▸ **Passage provided**

....................

DevNotes_Processeses_Signing_and_Notarization

In order to perform Signing and Notarization we need to use a "Developer ID Application" certificate. This can be created by the account holder from the Apple approved organization e.g. International Scattering Alliance

Once the certificate is created, open your terminal and encode the certificate to base64, you can also copy it to the clipboard at the same time by running:

base64 -i Certificates.p12 | bcopy

On macOS this would be:

base64 -i Certificates.p12 -o certb64

You then need to open the file and copy the contents.

Go to your Github project and navigate to Settings -> Secrets where you can add new secrets. Create a new repository secret, I’ve called it MACOS_CERTIFICATE, and paste the encoded certificate. Create another secret name, for example MAOS_CERTIFICATE_PWD, where you store the certificate password (created by you or someone else).

Note that repository secrets are only usable in actions when the action is triggered by the repository itself. For example, they are not usable by PRs that originate from forks, only from PRs that originate from the original SasView/sasview repository.

In order to perform notarization one also needs to create app-specific passwords.

How to generate an app-specific password:

• Sign in to appleid.apple.com.
• In the Sign-In and Security section, select App-Specific Passwords.
• Select Generate an app-specific password or select the Add buttonBlue plus sign icon., then follow the steps on your screen.
• Enter or paste the app-specific password into the password field of the app.

....................

▸ **The data**
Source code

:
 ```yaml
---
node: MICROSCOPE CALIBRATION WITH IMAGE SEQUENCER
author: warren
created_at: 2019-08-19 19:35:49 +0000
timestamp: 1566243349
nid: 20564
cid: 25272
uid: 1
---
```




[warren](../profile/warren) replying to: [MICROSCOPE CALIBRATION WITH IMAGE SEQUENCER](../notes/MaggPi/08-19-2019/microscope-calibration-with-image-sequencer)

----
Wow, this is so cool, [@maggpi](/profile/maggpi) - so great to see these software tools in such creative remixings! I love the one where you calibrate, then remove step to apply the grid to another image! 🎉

....................

▸ **Problems and tasks**
**a.** According to the signing and notarization notes, what kind of certificate is needed for signing and notarization?
**b.** Print the portion of the signing and notarization notes starting with "You then need" and going on through "in to appleid.apple.com.".
The records are separate material, not part of the signing and notarization notes.

▸ **Outputs by task**
**a.** A "Developer ID Application" certificate.

**b.**
You then need to open the file and copy the contents.

Go to your Github project and navigate to Settings -> Secrets where you can add new secrets. Create a new repository secret, I’ve called it MACOS_CERTIFICATE, and paste the encoded certificate. Create another secret name, for example MAOS_CERTIFICATE_PWD, where you store the certificate password (created by you or someone else).

Note that repository secrets are only usable in actions when the action is triggered by the repository itself. For example, they are not usable by PRs that originate from forks, only from PRs that originate from the original SasView/sasview repository.

In order to perform notarization one also needs to create app-specific passwords.

How to generate an app-specific password:

• Sign in to appleid.apple.com.